# Reading text
#####

Dark Horse Comics is an American comic book, graphic novel, and manga publisher founded in Milwaukie, Oregon by Mike Richardson in 1986. The company was created using funds earned from Richardson's chain of Portland, Oregon comic book shops known as Pegasus Books and founded in 1980.

Dark Horse Comics has emerged as the fourth largest comic publishing company in the United States of America. Dividing profits with artists and writers, as well as supporting artistic and creative rights in the comic book industry, Dark Horse Comics has become a strong proponent of publishing licensed material that often does not fit into mainstream media. Several titles include: Sin City, Hellboy, Buffy the Vampire Slayer, 300, and Star Wars.

In December 2021, Swedish gaming company Embracer Group launched its acquisition of Dark Horse Media, Dark Horse Comics' parent company, and completed the buyout in March 2022.

Overview 
Dark Horse has published many licensed comics, including comics based on Star Wars, Avatar: The Last Airbender, Buffy the Vampire Slayer, Aliens, Predator, and Terminator. Dark Horse Comics holds a notoriety for being the most reputable publisher in regard to allowing creators to retain ownership of their work. Founder Mike Richardson, created the company with creator rights in mind because of his frustration with the treatment of artists by comic publishers of the time. They have published several creator owned comics such as Frank Miller's Sin City and 300, Mike Mignola's Hellboy, Stan Sakai's Usagi Yojimbo, and Gerard Way's Umbrella Academy. With an emphasis on mini and limited series, Dark Horse Comics has given itself immense flexibility in the comic book publishing industry. This model allows the company to pull poorly performing series while also retaining the ability to reprint past works without intense scrutiny.

In 2006, The New York Times reported that "Dark Horse pays by the story or the page, and shares profit generated by comic books and related merchandise. That is different from the standard work-for-hire arrangement at DC and Marvel: creators are paid for a specific story and perhaps receive royalties from collected editions, but the bulk of the revenue, and all of the merchandising opportunities, remain with the companies".

History

Origins 
Mike Richardson was an active follower of the Amateur Press Association (APA), an organization focused on critiquing comics through conventions, fan projects, and newsletters. As a result of his involvement, Richardson became acquainted with Randy Stradley, an early Dark Horse Comics collaborator and editor. The two used their contacts from the APA to recruit artists and writers, many of whom were working for several top comic publishing groups.

#####

# Records
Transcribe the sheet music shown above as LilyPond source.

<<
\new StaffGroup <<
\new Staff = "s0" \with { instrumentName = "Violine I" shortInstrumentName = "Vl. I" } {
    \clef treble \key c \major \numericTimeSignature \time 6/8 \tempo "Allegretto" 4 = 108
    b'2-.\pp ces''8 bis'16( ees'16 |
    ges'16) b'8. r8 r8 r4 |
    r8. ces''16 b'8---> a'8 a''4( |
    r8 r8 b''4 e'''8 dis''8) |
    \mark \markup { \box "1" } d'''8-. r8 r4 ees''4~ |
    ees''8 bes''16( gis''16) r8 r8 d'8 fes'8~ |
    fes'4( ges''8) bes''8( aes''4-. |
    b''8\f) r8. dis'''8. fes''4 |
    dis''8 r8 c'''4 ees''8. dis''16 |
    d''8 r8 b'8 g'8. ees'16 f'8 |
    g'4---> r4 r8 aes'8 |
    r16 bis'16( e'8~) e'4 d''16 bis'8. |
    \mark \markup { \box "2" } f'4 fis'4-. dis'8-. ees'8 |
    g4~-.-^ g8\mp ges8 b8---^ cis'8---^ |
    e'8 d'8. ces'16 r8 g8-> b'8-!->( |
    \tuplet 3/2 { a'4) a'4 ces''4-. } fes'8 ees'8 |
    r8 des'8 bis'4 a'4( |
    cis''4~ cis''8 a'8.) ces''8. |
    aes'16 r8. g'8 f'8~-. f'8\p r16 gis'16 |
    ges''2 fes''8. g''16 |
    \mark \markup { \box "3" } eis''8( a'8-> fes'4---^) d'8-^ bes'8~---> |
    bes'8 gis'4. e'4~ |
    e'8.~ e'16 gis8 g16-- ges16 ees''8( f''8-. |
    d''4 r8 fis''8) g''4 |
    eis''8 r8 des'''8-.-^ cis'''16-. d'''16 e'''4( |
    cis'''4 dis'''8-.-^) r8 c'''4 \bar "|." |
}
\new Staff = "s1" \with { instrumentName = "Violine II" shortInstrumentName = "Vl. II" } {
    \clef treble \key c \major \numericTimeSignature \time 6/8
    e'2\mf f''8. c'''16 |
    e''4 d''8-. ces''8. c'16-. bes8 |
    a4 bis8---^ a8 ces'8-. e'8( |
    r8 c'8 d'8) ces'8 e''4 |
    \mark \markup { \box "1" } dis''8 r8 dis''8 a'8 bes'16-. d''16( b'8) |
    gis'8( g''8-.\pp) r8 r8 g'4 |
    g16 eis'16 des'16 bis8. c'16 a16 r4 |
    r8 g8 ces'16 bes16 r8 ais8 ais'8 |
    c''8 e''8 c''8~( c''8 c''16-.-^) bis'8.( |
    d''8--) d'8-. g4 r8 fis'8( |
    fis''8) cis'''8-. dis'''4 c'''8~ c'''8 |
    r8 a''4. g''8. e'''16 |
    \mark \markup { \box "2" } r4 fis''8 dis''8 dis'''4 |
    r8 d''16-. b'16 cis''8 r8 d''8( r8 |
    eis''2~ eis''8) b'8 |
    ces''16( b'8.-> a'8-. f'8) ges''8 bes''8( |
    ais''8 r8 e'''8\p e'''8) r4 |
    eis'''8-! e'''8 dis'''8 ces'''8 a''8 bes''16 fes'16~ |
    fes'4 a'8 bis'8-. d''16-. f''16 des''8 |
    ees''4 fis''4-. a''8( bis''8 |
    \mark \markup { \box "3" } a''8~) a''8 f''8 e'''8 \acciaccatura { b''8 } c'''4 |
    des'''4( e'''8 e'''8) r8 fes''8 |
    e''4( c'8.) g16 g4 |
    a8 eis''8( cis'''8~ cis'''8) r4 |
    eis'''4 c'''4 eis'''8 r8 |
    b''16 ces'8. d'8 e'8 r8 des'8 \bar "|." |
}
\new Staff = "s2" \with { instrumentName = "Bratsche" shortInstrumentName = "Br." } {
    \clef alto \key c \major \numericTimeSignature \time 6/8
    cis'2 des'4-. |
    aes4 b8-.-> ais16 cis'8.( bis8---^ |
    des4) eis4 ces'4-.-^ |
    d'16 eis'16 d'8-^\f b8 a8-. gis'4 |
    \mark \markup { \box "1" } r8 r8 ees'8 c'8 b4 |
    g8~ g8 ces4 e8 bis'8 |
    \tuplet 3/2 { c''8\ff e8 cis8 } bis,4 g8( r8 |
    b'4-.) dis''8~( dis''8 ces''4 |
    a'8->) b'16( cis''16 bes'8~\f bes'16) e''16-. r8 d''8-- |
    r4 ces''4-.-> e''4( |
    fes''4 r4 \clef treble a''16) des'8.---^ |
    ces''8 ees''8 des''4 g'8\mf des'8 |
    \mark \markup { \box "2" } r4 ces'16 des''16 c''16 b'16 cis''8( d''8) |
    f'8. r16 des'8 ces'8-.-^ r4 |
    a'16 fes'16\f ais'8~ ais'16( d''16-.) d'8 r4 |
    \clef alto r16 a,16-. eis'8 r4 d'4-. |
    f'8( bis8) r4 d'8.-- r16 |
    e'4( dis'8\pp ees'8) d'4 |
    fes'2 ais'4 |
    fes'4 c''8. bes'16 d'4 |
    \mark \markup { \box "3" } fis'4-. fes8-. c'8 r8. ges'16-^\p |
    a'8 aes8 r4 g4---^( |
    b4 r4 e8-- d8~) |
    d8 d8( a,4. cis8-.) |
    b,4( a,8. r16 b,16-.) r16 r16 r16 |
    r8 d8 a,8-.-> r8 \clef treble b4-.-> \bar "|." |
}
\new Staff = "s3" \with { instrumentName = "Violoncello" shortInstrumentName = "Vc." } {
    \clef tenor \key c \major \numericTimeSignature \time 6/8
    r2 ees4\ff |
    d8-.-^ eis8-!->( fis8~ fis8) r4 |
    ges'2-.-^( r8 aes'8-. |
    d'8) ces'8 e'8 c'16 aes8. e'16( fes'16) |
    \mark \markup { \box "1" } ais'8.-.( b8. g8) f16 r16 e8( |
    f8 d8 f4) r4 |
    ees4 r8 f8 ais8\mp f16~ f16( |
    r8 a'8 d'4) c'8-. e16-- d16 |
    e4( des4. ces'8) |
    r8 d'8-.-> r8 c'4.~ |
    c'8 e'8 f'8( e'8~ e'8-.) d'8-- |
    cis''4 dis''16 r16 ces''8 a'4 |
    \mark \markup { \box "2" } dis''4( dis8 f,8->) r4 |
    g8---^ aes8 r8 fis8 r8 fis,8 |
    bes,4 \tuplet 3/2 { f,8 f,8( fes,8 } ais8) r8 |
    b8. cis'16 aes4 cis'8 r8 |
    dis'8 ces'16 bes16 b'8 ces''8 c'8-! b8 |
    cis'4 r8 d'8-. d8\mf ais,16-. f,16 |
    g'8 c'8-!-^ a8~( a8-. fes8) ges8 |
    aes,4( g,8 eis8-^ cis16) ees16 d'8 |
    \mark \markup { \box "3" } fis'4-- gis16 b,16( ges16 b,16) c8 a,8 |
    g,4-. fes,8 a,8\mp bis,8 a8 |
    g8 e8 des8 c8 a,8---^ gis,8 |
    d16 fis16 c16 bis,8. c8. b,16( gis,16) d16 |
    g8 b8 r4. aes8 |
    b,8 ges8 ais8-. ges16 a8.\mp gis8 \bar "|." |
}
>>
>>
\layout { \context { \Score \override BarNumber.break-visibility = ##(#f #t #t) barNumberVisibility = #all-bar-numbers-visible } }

#####

# Set task
In the text about Dark Horse Comics, what was the name of the Portland comic book shop chain whose earnings funded the company?

# The completed task
Pegasus Books